IGC Hospitality, which operates restaurant properties, is not only an investor, but is also a customer, said Jeffrey Brosi, founder and managing partner. The company was using some different technology platforms to manage inventory and sales, but was looking for something to manage its whole inventory process.

“Bo came in and did a presentation, and it was amazing,” Brosi added. “The biggest thing for us is [being] user friendly. MarginEdge also has great customer service. We’ve invested in a few companies in the hospitality industry, and know the pain points and what we want to fix. If it makes sense financially, we will invest.
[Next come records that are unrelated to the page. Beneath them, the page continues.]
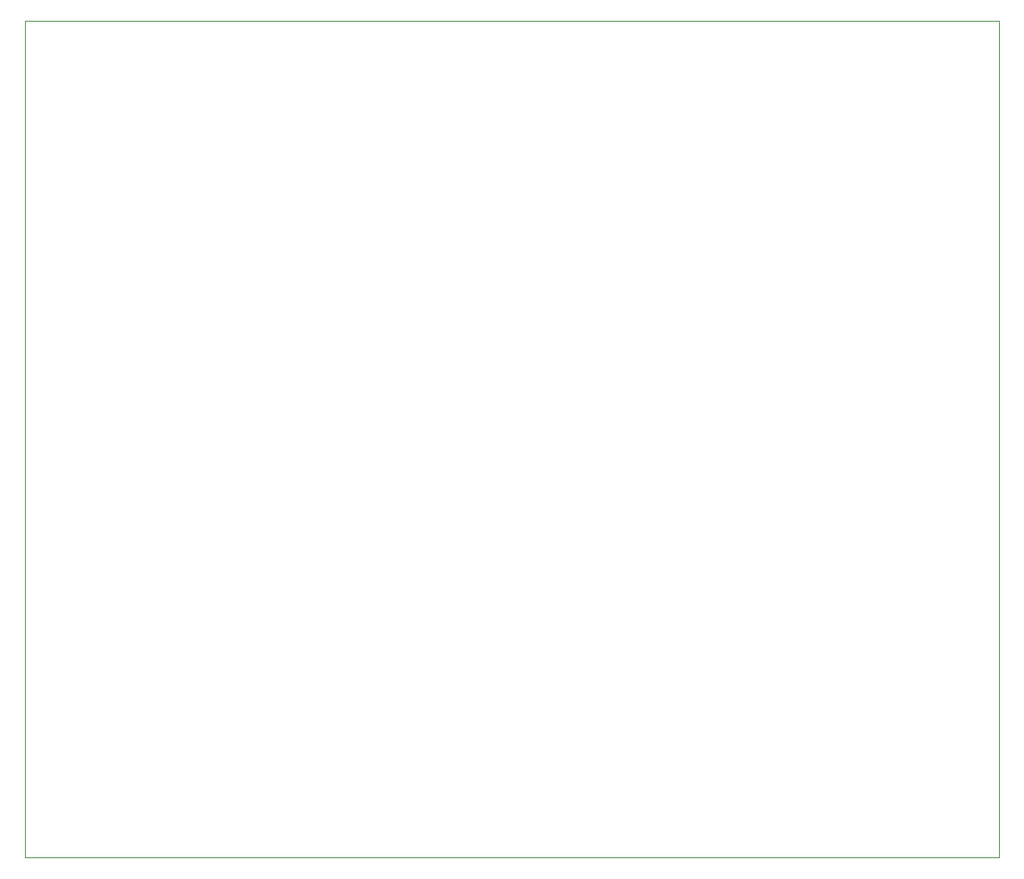
<source format=gm1>
%TF.GenerationSoftware,KiCad,Pcbnew,6.0.5-a6ca702e91~116~ubuntu22.04.1*%
%TF.CreationDate,2022-07-07T11:21:46+05:30*%
%TF.ProjectId,macro_pad,6d616372-6f5f-4706-9164-2e6b69636164,rev?*%
%TF.SameCoordinates,Original*%
%TF.FileFunction,Profile,NP*%
%FSLAX46Y46*%
G04 Gerber Fmt 4.6, Leading zero omitted, Abs format (unit mm)*
G04 Created by KiCad (PCBNEW 6.0.5-a6ca702e91~116~ubuntu22.04.1) date 2022-07-07 11:21:46*
%MOMM*%
%LPD*%
G01*
G04 APERTURE LIST*
%TA.AperFunction,Profile*%
%ADD10C,0.100000*%
%TD*%
G04 APERTURE END LIST*
D10*
X96000000Y-76000000D02*
X195000000Y-76000000D01*
X195000000Y-76000000D02*
X195000000Y-161000000D01*
X195000000Y-161000000D02*
X96000000Y-161000000D01*
X96000000Y-161000000D02*
X96000000Y-76000000D01*
M02*

</source>
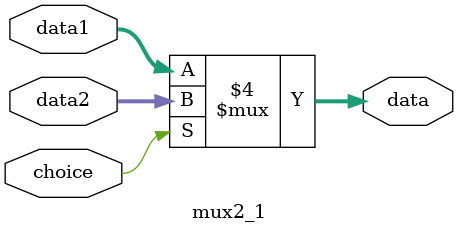
<source format=v>
`timescale 1ns / 1ps
module mux2_1(
	input [31:0] data1,
	input [31:0] data2,
	input choice,
	output reg [31:0] data
    );
	 always @ (*)
	 begin
			if(choice == 1'b0)data = data1;
			else data = data2;
	 end
endmodule

</source>
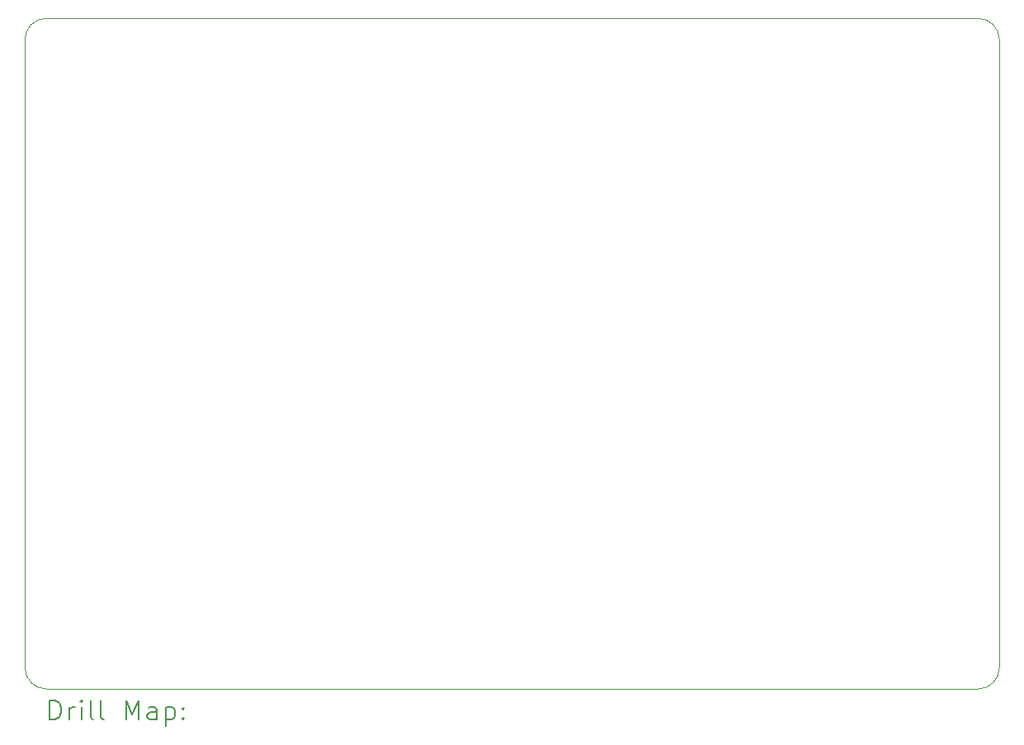
<source format=gbr>
%TF.GenerationSoftware,KiCad,Pcbnew,7.0.3*%
%TF.CreationDate,2023-06-29T20:26:01+01:00*%
%TF.ProjectId,MinFox,4d696e46-6f78-42e6-9b69-6361645f7063,rev?*%
%TF.SameCoordinates,Original*%
%TF.FileFunction,Drillmap*%
%TF.FilePolarity,Positive*%
%FSLAX45Y45*%
G04 Gerber Fmt 4.5, Leading zero omitted, Abs format (unit mm)*
G04 Created by KiCad (PCBNEW 7.0.3) date 2023-06-29 20:26:01*
%MOMM*%
%LPD*%
G01*
G04 APERTURE LIST*
%ADD10C,0.100000*%
%ADD11C,0.200000*%
G04 APERTURE END LIST*
D10*
X6230000Y-2800000D02*
X15790000Y-2800000D01*
X6010000Y-9462500D02*
X6010000Y-3020000D01*
X15790000Y-9682500D02*
X6230000Y-9682500D01*
X16010000Y-3020000D02*
X16010000Y-9462500D01*
X6010000Y-9462500D02*
G75*
G03*
X6230000Y-9682500I220000J0D01*
G01*
X6230000Y-2800000D02*
G75*
G03*
X6010000Y-3020000I0J-220000D01*
G01*
X16010000Y-3020000D02*
G75*
G03*
X15790000Y-2800000I-220000J0D01*
G01*
X15790000Y-9682500D02*
G75*
G03*
X16010000Y-9462500I0J220000D01*
G01*
D11*
X6265777Y-9998984D02*
X6265777Y-9798984D01*
X6265777Y-9798984D02*
X6313396Y-9798984D01*
X6313396Y-9798984D02*
X6341967Y-9808508D01*
X6341967Y-9808508D02*
X6361015Y-9827555D01*
X6361015Y-9827555D02*
X6370539Y-9846603D01*
X6370539Y-9846603D02*
X6380062Y-9884698D01*
X6380062Y-9884698D02*
X6380062Y-9913270D01*
X6380062Y-9913270D02*
X6370539Y-9951365D01*
X6370539Y-9951365D02*
X6361015Y-9970412D01*
X6361015Y-9970412D02*
X6341967Y-9989460D01*
X6341967Y-9989460D02*
X6313396Y-9998984D01*
X6313396Y-9998984D02*
X6265777Y-9998984D01*
X6465777Y-9998984D02*
X6465777Y-9865650D01*
X6465777Y-9903746D02*
X6475301Y-9884698D01*
X6475301Y-9884698D02*
X6484824Y-9875174D01*
X6484824Y-9875174D02*
X6503872Y-9865650D01*
X6503872Y-9865650D02*
X6522920Y-9865650D01*
X6589586Y-9998984D02*
X6589586Y-9865650D01*
X6589586Y-9798984D02*
X6580062Y-9808508D01*
X6580062Y-9808508D02*
X6589586Y-9818031D01*
X6589586Y-9818031D02*
X6599110Y-9808508D01*
X6599110Y-9808508D02*
X6589586Y-9798984D01*
X6589586Y-9798984D02*
X6589586Y-9818031D01*
X6713396Y-9998984D02*
X6694348Y-9989460D01*
X6694348Y-9989460D02*
X6684824Y-9970412D01*
X6684824Y-9970412D02*
X6684824Y-9798984D01*
X6818158Y-9998984D02*
X6799110Y-9989460D01*
X6799110Y-9989460D02*
X6789586Y-9970412D01*
X6789586Y-9970412D02*
X6789586Y-9798984D01*
X7046729Y-9998984D02*
X7046729Y-9798984D01*
X7046729Y-9798984D02*
X7113396Y-9941841D01*
X7113396Y-9941841D02*
X7180062Y-9798984D01*
X7180062Y-9798984D02*
X7180062Y-9998984D01*
X7361015Y-9998984D02*
X7361015Y-9894222D01*
X7361015Y-9894222D02*
X7351491Y-9875174D01*
X7351491Y-9875174D02*
X7332443Y-9865650D01*
X7332443Y-9865650D02*
X7294348Y-9865650D01*
X7294348Y-9865650D02*
X7275301Y-9875174D01*
X7361015Y-9989460D02*
X7341967Y-9998984D01*
X7341967Y-9998984D02*
X7294348Y-9998984D01*
X7294348Y-9998984D02*
X7275301Y-9989460D01*
X7275301Y-9989460D02*
X7265777Y-9970412D01*
X7265777Y-9970412D02*
X7265777Y-9951365D01*
X7265777Y-9951365D02*
X7275301Y-9932317D01*
X7275301Y-9932317D02*
X7294348Y-9922793D01*
X7294348Y-9922793D02*
X7341967Y-9922793D01*
X7341967Y-9922793D02*
X7361015Y-9913270D01*
X7456253Y-9865650D02*
X7456253Y-10065650D01*
X7456253Y-9875174D02*
X7475301Y-9865650D01*
X7475301Y-9865650D02*
X7513396Y-9865650D01*
X7513396Y-9865650D02*
X7532443Y-9875174D01*
X7532443Y-9875174D02*
X7541967Y-9884698D01*
X7541967Y-9884698D02*
X7551491Y-9903746D01*
X7551491Y-9903746D02*
X7551491Y-9960889D01*
X7551491Y-9960889D02*
X7541967Y-9979936D01*
X7541967Y-9979936D02*
X7532443Y-9989460D01*
X7532443Y-9989460D02*
X7513396Y-9998984D01*
X7513396Y-9998984D02*
X7475301Y-9998984D01*
X7475301Y-9998984D02*
X7456253Y-9989460D01*
X7637205Y-9979936D02*
X7646729Y-9989460D01*
X7646729Y-9989460D02*
X7637205Y-9998984D01*
X7637205Y-9998984D02*
X7627682Y-9989460D01*
X7627682Y-9989460D02*
X7637205Y-9979936D01*
X7637205Y-9979936D02*
X7637205Y-9998984D01*
X7637205Y-9875174D02*
X7646729Y-9884698D01*
X7646729Y-9884698D02*
X7637205Y-9894222D01*
X7637205Y-9894222D02*
X7627682Y-9884698D01*
X7627682Y-9884698D02*
X7637205Y-9875174D01*
X7637205Y-9875174D02*
X7637205Y-9894222D01*
M02*

</source>
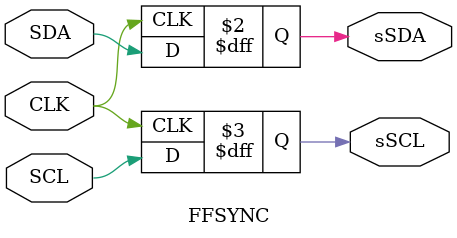
<source format=v>
`timescale 1ns / 1ps
module FFSYNC(
	input SDA,
	input SCL,
	input CLK,
	output reg sSDA,
	output reg sSCL
    );
	 
always@(negedge CLK) begin
	sSDA<=SDA;
	sSCL<=SCL;
end

endmodule

</source>
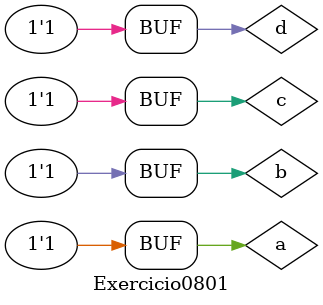
<source format=v>


 module circuito (s, a, b, c, d);
 output s;
 input  a, b, c, d;
 wire w0, w1, w2, w3, w4, w5;
 
 not NOT1 (w0, a);
 not NOT2 (w1, d);
 not NOT3 (w2, b);
 and AND1 (w3, w0, c, d);
 and AND2 (w4, a, b, w1);
 and AND3 (w5, w2, c);
 or  OR1 (s, w3, w4, w5);
   
 endmodule // circuito 

// ----------------------
// -- Exercicio0801
// ----------------------

 module Exercicio0801;
 reg   a, b, c, d;
 wire  s;
          // instancia
 circuito circuito01 (s, a, b, c,d);
 
          // parte principal
 initial begin
      $display("Exercicio0801");
      $display("Luiz Felipe Fonseca - 405817");
      $display("\na  b  c  d  =  s\n");
      $monitor("%b  %b  %b  %b  =  %b", a, b, c, d, s );   
	   a=0;b=0;c=0;d=0;
   #1 a=0;b=0;c=0;d=1;
   #1 a=0;b=0;c=1;d=0;
   #1 a=0;b=0;c=1;d=1;
   #1 a=0;b=1;c=0;d=0;
   #1 a=0;b=1;c=0;d=1;
   #1 a=0;b=1;c=1;d=0;
   #1 a=0;b=1;c=1;d=1;
   #1 a=1;b=0;c=0;d=0;
   #1 a=1;b=0;c=0;d=1;
   #1 a=1;b=0;c=1;d=0;
   #1 a=1;b=0;c=1;d=1;
   #1 a=1;b=1;c=0;d=0;
   #1 a=1;b=1;c=0;d=1;
   #1 a=1;b=1;c=1;d=0;
   #1 a=1;b=1;c=1;d=1;
     

 end

endmodule // Exercicio0801

</source>
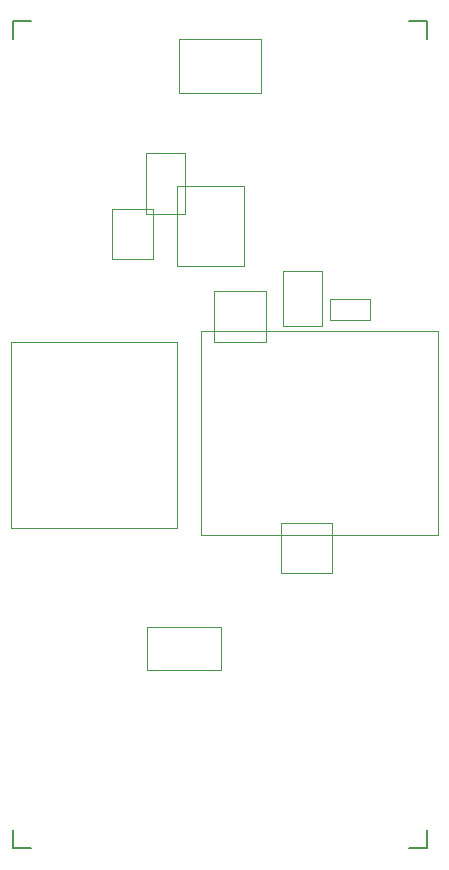
<source format=gbr>
G04 DesignSpark PCB PRO Gerber Version 10.0 Build 5299*
G04 #@! TF.Part,Single*
G04 #@! TF.FileFunction,Other,ESDK-CRE-A - Documentation*
G04 #@! TF.FilePolarity,Positive*
%FSLAX35Y35*%
%MOIN*%
%ADD116C,0.00197*%
%ADD14C,0.00394*%
%ADD11C,0.00787*%
G04 #@! TD.AperFunction*
X0Y0D02*
D02*
D11*
X4331Y6299D02*
Y394D01*
X10236D01*
X4331Y270079D02*
Y275984D01*
X10236D01*
X142126Y394D02*
X136220D01*
X142126Y6299D02*
Y394D01*
Y275984D02*
X136220D01*
X142126D02*
Y270079D01*
D02*
D14*
X59449D02*
X87008D01*
Y251969D01*
X59449D01*
Y270079D01*
X67047Y104823D02*
Y172697D01*
X145787D01*
Y104823D01*
X67047D01*
X88425Y169193D02*
X71417D01*
Y185925D01*
X88425D01*
Y169193D01*
X110472Y92028D02*
X93465D01*
Y108760D01*
X110472D01*
Y92028D01*
D02*
D116*
X48941Y73996D02*
X73744D01*
Y59822D01*
X48941D01*
Y73996D01*
X51083Y213386D02*
Y196850D01*
X37106D01*
Y213386D01*
X51083D01*
X58760Y107205D02*
Y169173D01*
X3583D01*
Y107205D01*
X58760D01*
X58858Y194587D02*
Y221161D01*
X81299D01*
Y194587D01*
X58858D01*
X61693Y232185D02*
Y211909D01*
X48543D01*
Y232185D01*
X61693D01*
X107303Y192618D02*
Y174311D01*
X94272D01*
Y192618D01*
X107303D01*
X123130Y176280D02*
X109941D01*
Y183563D01*
X123130D01*
Y176280D01*
X0Y0D02*
M02*

</source>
This was one pain point that we didn’t have, and Bo filled that void.”

Like all restaurants over the past 18 months, Davis said the global pandemic caused MarginEdge to step back and evaluate. Despite many restaurants going out of business, he credits his business taking off again to restaurants rethinking their processes.

“We were lucky enough to be in a good position with capital that we could keep our team,” he added. “Revenue decreased for the first time, but we grew 45% even with COVID and as of Q1 was seeing 200% annual growth.”

MarginEdge has over 400 employees and its platform processes 45,000 invoices a week. Davis intends to invest the new funding in building out the leadership team, product development, building new features for the back office and on data science, an area he just received an advanced degree in, he said.

The company is using benchmark data around sales, food costs and labor costs and would like to provide more insights to its customers as it relates to inflation, which affects all of those aspects, and as a result, the menu prices.

“A lot of it is using data to understand menu pricing and what other people are doing so you are not pricing yourself out of the market or operating on margins where you can’t survive,” Davis added. “It will be all about predicting rather than reporting. The two things in the kitchen that are hardest are the startup prep list and the inventory late at night, and we make both easier.”